Фрагмент текста:

Чтение онлайн

ЖАНРЫ

Шрифт:

И вдруг скоморошья дудочка превращается в богатырскую палицу.

Мужик велик. Как богатырь былин, Он идолищ поганых погромил, И покорил Сибирь, и взял Берлин, И написал роман «Война и мир»!

И опять в руке скоморошья дудочка:

Правдиво отразить двадцатый век Сумел в своих стихах поэт Глазков, А что он сделал, — сложный человек?.. …Бюро, бюро придумал… пропусков!

К сожалению, для широкого читателя талант Глазкова не был раскрыт в полную мощь.

Дело в том, что выходившие до сих пор книги Глазкова не соответствуют подлинным масштабам его дарования — слишком много стихов по самым разным причинам оставались за бортом и составлялись глазковские сборники из стихов неглавных. Хотя во всех книгах поэта встречаются кусочки глазковского облика, ни одна из них пока не выражала лицо поэта в целом. Почему так случилось?

Сейчас, когда перечитываешь Глазкова, понимаешь трагическое звучание кинометафоры А. Тарковского, снявшего поэта в роли русского мужика, который пытался взлететь над землей на самодельном воздушном шаре… Вся юношеская поэзия Глазкова была такой гениальной летающей самоделкой, сшитой из лоскутков. С ее помощью он пытался преодолеть притяжение действительности. А действительность была невеселая — в тридцать седьмом году Глазкову исполнилось 18 лет. В отличие от многих своих сверстников он был лишен романтических иллюзий, и его стихи совершенно не совпадали с тем, что печаталось. Прикинувшись блаженным, Глазков, может быть, лишь ценой своего спасительного скоморошества сберег внутреннюю свободу. Блаженным на Руси и во времена Ивана Грозного прощали то, что никому бы не простили. Строчки «Мне говорят, что „Окна ТАСС“ // Моих стихов полезнее. // Полезен также унитаз, // Но это не поэзия», как и многое другое, могли бы ему стоить не меньше десятка лет с небом в крупную клетку. Поэзия Глазкова была восстанием под знаменем насмешки. Восстанием против подавления живого во всем живом: «Эти сволочи Вас заманили // В логово их мелочей. // Вы за меня, ИЛИ // За сволочей?», против цензуры: «Вы, которые не взяли // Кораблей на абордаж, // Но в страницы книг вонзали // Красно-синий карандаш», против бюрократии: «Так бюрократы каменного века // Встречали первый бронзовый топор», против подхалимской героизации мантии тирана, у которой была на самом деле кровавая подкладка: «Чем столетье интересней для историка, // Тем для современника печальней».

Задание: Обнови фрагмент очерка о Глазкове между словами «И вдруг скоморошья» и «Почему так случилось?» включительно, заменив «скоморошья дудочка» на «шутовская дудочка».

Исходные данные:

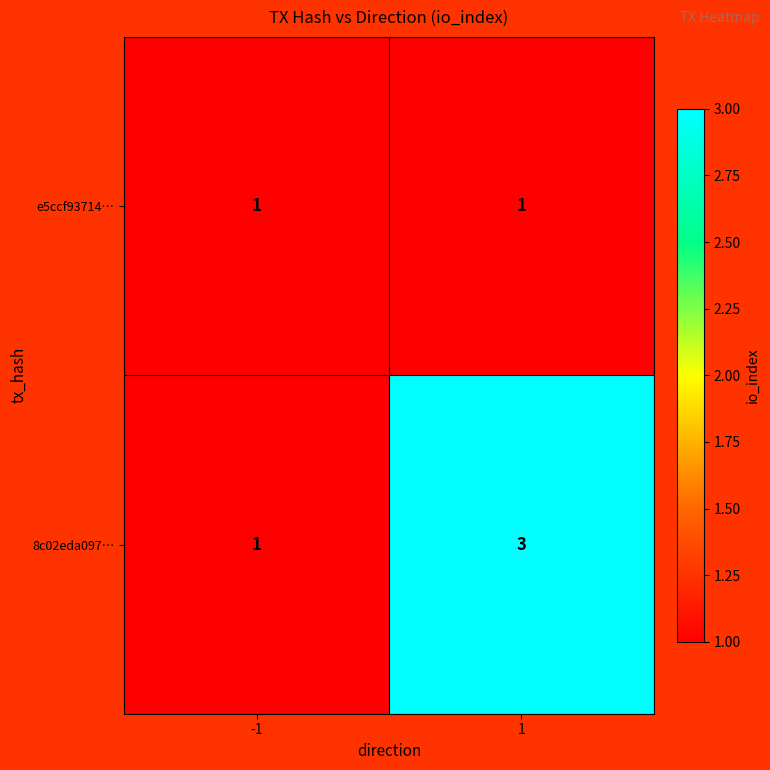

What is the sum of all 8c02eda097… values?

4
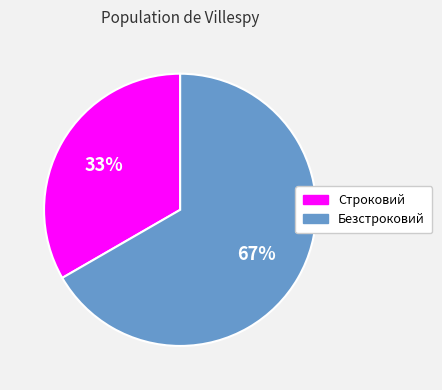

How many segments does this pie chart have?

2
---
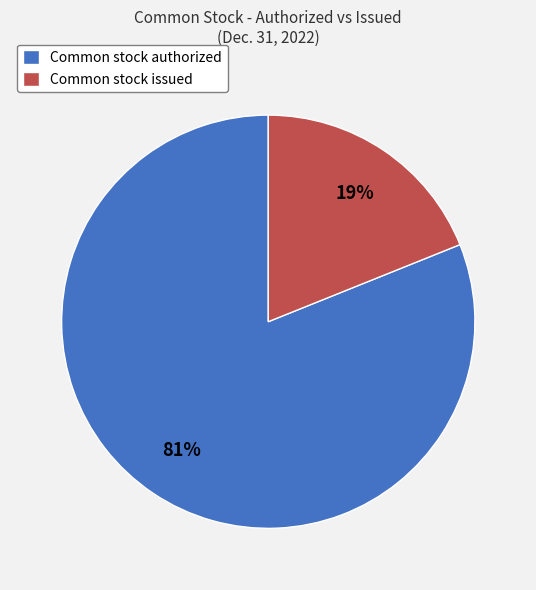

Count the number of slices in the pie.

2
...
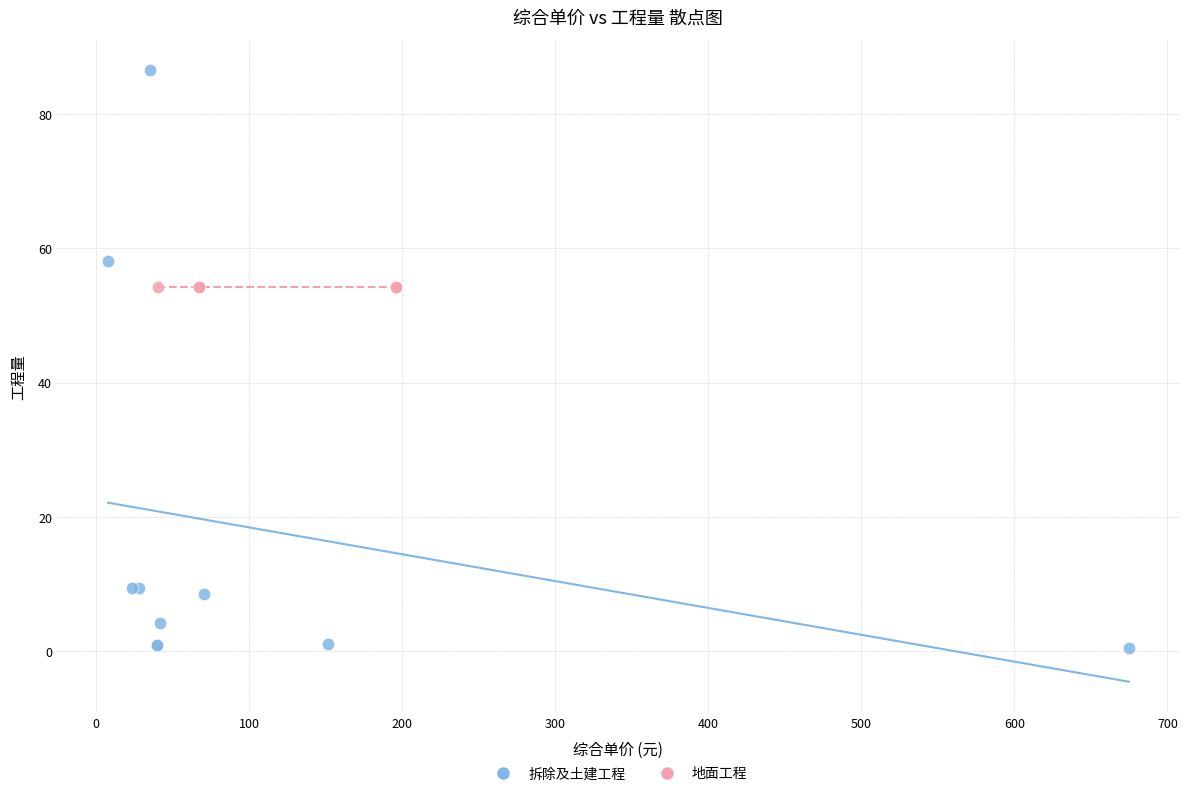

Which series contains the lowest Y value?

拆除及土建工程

Ответ:
И вдруг шутовская дудочка превращается в богатырскую палицу.

Мужик велик. Как богатырь былин, Он идолищ поганых погромил, И покорил Сибирь, и взял Берлин, И написал роман «Война и мир»!

И опять в руке шутовская дудочка:

Правдиво отразить двадцатый век Сумел в своих стихах поэт Глазков, А что он сделал, — сложный человек?.. …Бюро, бюро придумал… пропусков!

К сожалению, для широкого читателя талант Глазкова не был раскрыт в полную мощь.

Дело в том, что выходившие до сих пор книги Глазкова не соответствуют подлинным масштабам его дарования — слишком много стихов по самым разным причинам оставались за бортом и составлялись глазковские сборники из стихов неглавных. Хотя во всех книгах поэта встречаются кусочки глазковского облика, ни одна из них пока не выражала лицо поэта в целом. Почему так случилось?